> [Problem to solve] Copy out the lines of the items word for word, from the line that contains "apply e-visa ksa" through the end of the items, including both ends. Leave the pictures out.

________________________

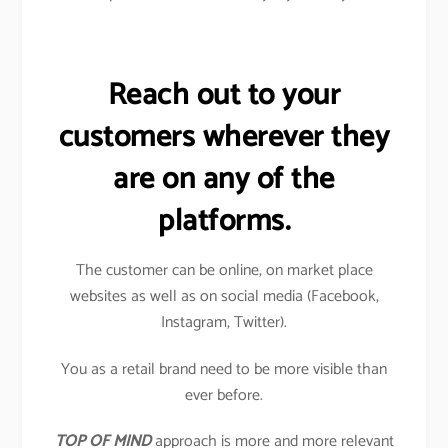
Reach out to your
customers wherever they
are on any of the
platforms.
The customer can be online, on market place
websites as well as on social media (Facebook,
Instagram, Twitter).
You as a retail brand need to be more visible than
ever before.
TOP OF MIND
approach is more and more relevant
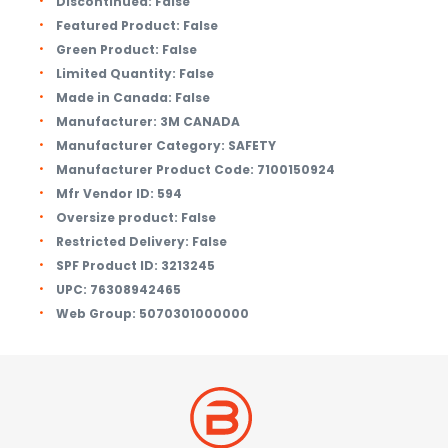
Discontinued:
False
Featured Product:
False
Green Product:
False
Limited Quantity:
False
Made in Canada:
False
Manufacturer:
3M CANADA
Manufacturer Category:
SAFETY
Manufacturer Product Code:
7100150924
Mfr Vendor ID:
594
Oversize product:
False
Restricted Delivery:
False
SPF Product ID:
3213245
UPC:
76308942465
Web Group:
5070301000000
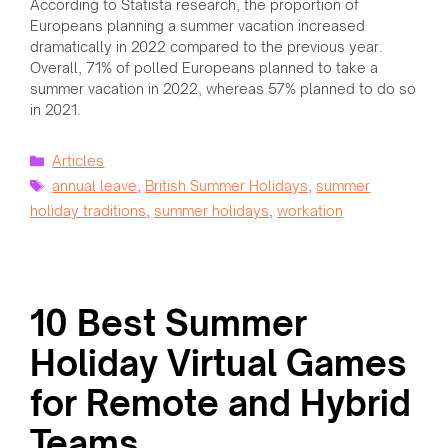
According to Statista research, the proportion of
Europeans planning a summer vacation increased
dramatically in 2022 compared to the previous year.
Overall, 71% of polled Europeans planned to take a
summer vacation in 2022, whereas 57% planned to do so
in 2021.
Categories
Articles
Tags
annual leave
,
British Summer Holidays
,
summer
holiday traditions
,
summer holidays
,
workation
10 Best Summer
Holiday Virtual Games
for Remote and Hybrid
Teams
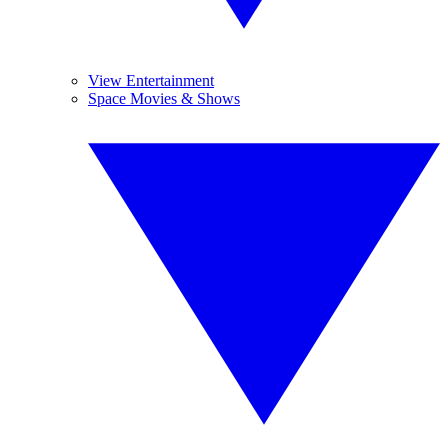
View Entertainment
Space Movies & Shows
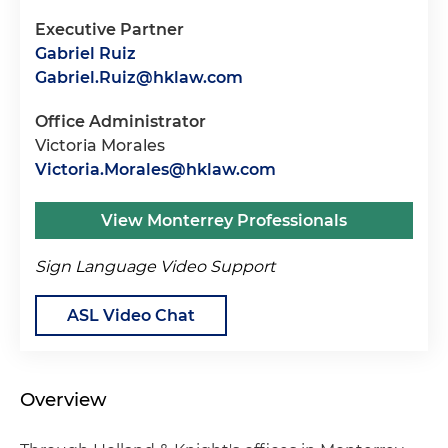
Executive Partner
Gabriel Ruiz
Gabriel.Ruiz@hklaw.com
Office Administrator
Victoria Morales
Victoria.Morales@hklaw.com
View Monterrey Professionals
Sign Language Video Support
ASL Video Chat
Overview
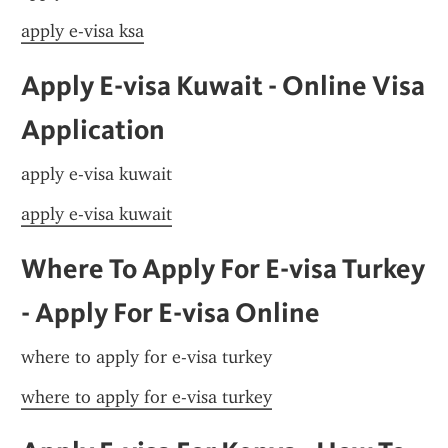
apply e-visa ksa
Apply E-visa Kuwait - Online Visa 
Application
apply e-visa kuwait
apply e-visa kuwait
Where To Apply For E-visa Turkey 
- Apply For E-visa Online
where to apply for e-visa turkey
where to apply for e-visa turkey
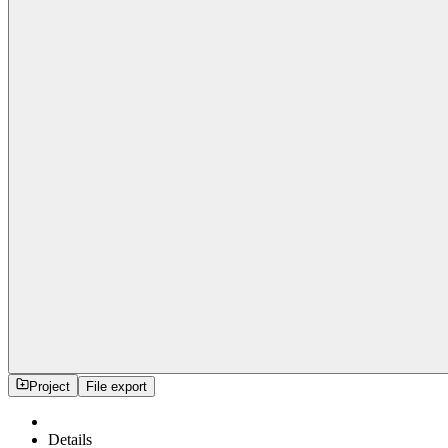
Project
File export
Details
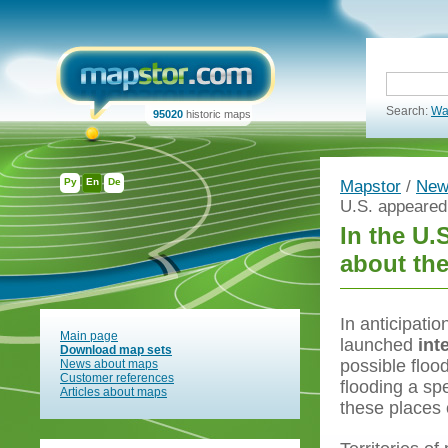
Search:
Wa
95020
historic maps
Ру
En
De
Mapstor
/
New
U.S. appeared 
In the U.
about th
In anticipatio
Main page
launched
int
Download map sets
possible floo
News about maps
Customer references
flooding a spe
Articles about maps
these places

________________________

> [Answer below]
apply e-visa ksa
Apply E-visa Kuwait - Online Visa 
Application
apply e-visa kuwait
apply e-visa kuwait
Where To Apply For E-visa Turkey 
- Apply For E-visa Online
where to apply for e-visa turkey
where to apply for e-visa turkey
Project
File export
Details
Search:
Wa
95020
historic maps
Ру
En
De
Mapstor
/
New
U.S. appeared 
In the U.
about th
In anticipatio
Main page
launched
int
Download map sets
possible floo
News about maps
Customer references
flooding a spe
Articles about maps
these places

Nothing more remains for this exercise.